The Bruins, though, are in their first year running a pistol offense, the same type of attack Nevada utilized to dismantle Cal earlier this season. UCLA is rushing like crazy, averaging 262.4 yards per game on the ground. The recent roll has raised its scoring average to 25.8 points per game.

Nevada’s pistol offense ran up 316 yards of offense on Cal during a 52-31 drubbing earlier this year.

But the Bruin’s passing game is still non-existent, managing only 91 yards per contest. Despite passing 96 times, they've only thrown five interceptions and have allowed only 11 sacks. Quarterback Kevin Prince has shown yet again that he has a Frankenstein body and can barley go two weeks without an injury that causes him to miss time under center.

Running back Johnathan Franklin has gained 625 yards and five touchdowns on 6.3 yards per rush. Derrick Coleman has added 331 yards and four touchdowns, and Prince has run for 142 yards and three scores in four games but has paid the price each game and suffered an injury.

Prince, who sat out the Washington State game because of a knee ailment, has completed only 29 of 63 passes for 282 yards, with two touchdowns against four interceptions. Richard Brehaut, who was solid filling in at quarterback last week, is 17-for-32, for 170 yards, with no touchdowns and one interception.

The Bruins receivers have not aided their quarterbacks much at all , only scoring a few touchdowns and being used only between the 20’s.Nelson Rosario leads the receivers with 14 catches for 137 yards. Red shirt freshman Ricky Marvray has team-high two TD receptions among his seven catches.
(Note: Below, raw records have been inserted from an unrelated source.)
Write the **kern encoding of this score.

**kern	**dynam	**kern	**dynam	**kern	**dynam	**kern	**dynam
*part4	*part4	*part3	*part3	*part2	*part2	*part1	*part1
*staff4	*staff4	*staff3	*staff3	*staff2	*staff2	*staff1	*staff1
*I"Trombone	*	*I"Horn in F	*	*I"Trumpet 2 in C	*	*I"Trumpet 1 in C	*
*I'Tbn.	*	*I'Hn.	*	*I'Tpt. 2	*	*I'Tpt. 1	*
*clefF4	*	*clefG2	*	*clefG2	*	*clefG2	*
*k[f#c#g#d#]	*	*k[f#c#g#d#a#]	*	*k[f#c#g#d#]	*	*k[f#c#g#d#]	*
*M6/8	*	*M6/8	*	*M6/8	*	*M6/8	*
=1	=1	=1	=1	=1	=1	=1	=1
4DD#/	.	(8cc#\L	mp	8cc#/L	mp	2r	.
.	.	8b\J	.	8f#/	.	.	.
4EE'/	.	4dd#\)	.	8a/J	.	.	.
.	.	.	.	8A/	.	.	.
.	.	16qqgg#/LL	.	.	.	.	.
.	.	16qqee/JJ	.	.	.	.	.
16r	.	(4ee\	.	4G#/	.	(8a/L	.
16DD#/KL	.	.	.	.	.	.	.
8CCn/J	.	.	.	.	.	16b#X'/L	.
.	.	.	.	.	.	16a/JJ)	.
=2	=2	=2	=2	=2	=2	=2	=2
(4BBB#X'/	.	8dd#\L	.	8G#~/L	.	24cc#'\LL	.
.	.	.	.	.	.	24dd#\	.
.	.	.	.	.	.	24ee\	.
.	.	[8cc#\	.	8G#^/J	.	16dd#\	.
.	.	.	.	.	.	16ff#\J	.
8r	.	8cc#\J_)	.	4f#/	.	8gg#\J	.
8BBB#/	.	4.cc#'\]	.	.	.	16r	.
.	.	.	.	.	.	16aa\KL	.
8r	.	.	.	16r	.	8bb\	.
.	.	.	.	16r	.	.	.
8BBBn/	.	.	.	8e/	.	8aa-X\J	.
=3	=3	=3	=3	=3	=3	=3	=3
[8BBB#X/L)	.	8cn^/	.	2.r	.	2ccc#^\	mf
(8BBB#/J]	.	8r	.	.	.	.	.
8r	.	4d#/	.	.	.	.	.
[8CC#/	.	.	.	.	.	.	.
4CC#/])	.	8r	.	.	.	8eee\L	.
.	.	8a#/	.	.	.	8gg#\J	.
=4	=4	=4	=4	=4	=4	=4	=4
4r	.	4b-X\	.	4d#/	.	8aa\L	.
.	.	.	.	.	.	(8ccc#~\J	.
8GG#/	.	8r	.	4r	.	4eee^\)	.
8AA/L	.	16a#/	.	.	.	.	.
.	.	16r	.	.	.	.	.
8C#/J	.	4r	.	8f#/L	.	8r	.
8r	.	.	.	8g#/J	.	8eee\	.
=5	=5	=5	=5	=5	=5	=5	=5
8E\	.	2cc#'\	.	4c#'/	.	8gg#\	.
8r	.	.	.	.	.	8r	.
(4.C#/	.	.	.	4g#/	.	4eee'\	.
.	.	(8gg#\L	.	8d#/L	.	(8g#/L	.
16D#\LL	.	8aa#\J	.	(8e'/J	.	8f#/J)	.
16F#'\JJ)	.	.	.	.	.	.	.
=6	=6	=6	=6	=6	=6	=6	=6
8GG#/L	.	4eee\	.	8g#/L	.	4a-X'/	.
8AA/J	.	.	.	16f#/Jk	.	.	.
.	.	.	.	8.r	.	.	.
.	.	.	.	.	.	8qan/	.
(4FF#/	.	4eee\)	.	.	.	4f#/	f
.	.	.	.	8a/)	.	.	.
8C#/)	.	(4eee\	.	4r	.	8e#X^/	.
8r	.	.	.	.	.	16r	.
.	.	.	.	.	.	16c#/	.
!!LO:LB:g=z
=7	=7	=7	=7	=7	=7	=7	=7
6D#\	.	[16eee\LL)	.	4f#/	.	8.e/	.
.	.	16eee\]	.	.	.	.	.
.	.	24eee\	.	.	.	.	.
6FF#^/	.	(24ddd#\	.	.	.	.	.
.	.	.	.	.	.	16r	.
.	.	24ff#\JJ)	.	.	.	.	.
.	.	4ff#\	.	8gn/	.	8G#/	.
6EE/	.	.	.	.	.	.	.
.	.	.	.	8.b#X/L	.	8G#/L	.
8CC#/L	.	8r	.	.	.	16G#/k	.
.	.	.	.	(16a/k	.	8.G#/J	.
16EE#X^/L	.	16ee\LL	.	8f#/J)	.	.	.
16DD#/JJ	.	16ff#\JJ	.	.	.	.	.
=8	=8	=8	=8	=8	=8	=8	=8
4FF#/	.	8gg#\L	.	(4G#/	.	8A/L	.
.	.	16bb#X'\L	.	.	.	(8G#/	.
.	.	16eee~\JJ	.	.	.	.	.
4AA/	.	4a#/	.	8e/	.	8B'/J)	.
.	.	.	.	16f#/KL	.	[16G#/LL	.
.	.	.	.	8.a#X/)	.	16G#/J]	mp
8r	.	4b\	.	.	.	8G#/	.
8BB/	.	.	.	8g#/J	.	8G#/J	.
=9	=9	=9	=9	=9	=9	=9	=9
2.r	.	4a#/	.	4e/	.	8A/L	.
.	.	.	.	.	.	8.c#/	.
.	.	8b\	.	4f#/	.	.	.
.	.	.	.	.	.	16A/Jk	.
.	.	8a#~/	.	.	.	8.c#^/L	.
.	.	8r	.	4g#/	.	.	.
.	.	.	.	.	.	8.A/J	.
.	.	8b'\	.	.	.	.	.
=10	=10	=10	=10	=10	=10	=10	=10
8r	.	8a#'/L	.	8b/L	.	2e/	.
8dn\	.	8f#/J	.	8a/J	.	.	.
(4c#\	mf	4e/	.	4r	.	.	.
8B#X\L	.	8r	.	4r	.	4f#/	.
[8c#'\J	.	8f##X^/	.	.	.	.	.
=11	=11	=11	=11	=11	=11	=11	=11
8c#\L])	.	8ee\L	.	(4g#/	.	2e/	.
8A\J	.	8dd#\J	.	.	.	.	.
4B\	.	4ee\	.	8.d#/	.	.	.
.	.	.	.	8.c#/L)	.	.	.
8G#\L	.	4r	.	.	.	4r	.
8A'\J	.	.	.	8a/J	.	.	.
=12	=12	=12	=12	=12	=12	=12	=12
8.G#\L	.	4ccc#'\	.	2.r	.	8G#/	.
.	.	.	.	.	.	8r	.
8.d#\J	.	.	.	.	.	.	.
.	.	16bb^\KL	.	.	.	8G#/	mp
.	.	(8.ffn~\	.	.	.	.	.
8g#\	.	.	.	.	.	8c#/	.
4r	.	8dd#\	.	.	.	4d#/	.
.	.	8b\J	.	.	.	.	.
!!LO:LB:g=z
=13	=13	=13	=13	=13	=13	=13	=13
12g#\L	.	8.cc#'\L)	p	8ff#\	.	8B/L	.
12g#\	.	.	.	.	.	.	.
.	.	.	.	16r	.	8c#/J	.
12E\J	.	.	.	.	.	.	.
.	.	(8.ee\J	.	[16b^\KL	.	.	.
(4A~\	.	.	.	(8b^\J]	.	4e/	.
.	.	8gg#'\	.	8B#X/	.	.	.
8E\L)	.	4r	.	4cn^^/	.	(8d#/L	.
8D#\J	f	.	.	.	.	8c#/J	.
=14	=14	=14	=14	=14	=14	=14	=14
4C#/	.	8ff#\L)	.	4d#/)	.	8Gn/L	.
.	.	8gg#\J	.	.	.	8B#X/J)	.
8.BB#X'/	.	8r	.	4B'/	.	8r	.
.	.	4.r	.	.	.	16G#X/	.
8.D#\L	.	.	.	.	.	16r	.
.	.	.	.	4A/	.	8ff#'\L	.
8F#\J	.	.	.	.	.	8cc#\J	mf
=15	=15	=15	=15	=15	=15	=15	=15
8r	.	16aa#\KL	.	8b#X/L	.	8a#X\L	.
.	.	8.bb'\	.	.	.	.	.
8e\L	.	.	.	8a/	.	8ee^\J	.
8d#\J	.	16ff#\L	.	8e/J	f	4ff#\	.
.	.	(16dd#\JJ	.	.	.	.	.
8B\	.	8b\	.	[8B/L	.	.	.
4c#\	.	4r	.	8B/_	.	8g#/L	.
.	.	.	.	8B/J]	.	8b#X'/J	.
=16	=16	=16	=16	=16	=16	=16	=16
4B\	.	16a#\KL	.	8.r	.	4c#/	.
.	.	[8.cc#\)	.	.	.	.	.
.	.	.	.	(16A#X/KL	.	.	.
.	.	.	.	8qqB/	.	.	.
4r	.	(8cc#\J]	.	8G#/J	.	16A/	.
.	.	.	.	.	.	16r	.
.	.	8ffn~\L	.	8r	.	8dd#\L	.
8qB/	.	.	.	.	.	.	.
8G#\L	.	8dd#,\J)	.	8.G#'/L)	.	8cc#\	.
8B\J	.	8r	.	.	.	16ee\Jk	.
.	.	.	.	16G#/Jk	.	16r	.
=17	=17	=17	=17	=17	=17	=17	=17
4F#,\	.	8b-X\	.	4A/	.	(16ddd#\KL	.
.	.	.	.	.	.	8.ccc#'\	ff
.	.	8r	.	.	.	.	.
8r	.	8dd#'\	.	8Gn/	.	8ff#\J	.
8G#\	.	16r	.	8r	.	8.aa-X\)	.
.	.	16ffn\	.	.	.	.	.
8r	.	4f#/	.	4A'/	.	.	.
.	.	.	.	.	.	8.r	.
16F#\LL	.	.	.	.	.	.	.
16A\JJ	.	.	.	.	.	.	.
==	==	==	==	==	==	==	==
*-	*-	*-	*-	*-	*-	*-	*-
UCLA is averaging 35.7 points over its past three games. The Bruins and Bears in recent years have always had a shootout to determine the winner. Home or away both teams have managed to put up huge numbers against each other.

Cal’s offense is averaging 36 points and 409.2 yards during their roller coaster season. The Bears were able to move the ball well during their early victories and managed 502 yards vs. Nevada, but were held to 262 yards by Arizona. Quarterback Kevin Riley has been less consistent this year, giving up four interceptions. But he's completed 60.7 percent of his passes for 848 yards and eight touchdowns.

Cal’s most confident and trusted offensive player has been Shane Vereen, who's rushed for 426 yards and six TDs. The junior also has two touchdown receptions on the season.

The team that makes the least mistakes this Saturday will win the game, as both teams are extremely inconsistent. Both teams still have an opportunity to make something happen this year even though Oregon and Stanford are clear favorites to win the Pac-10.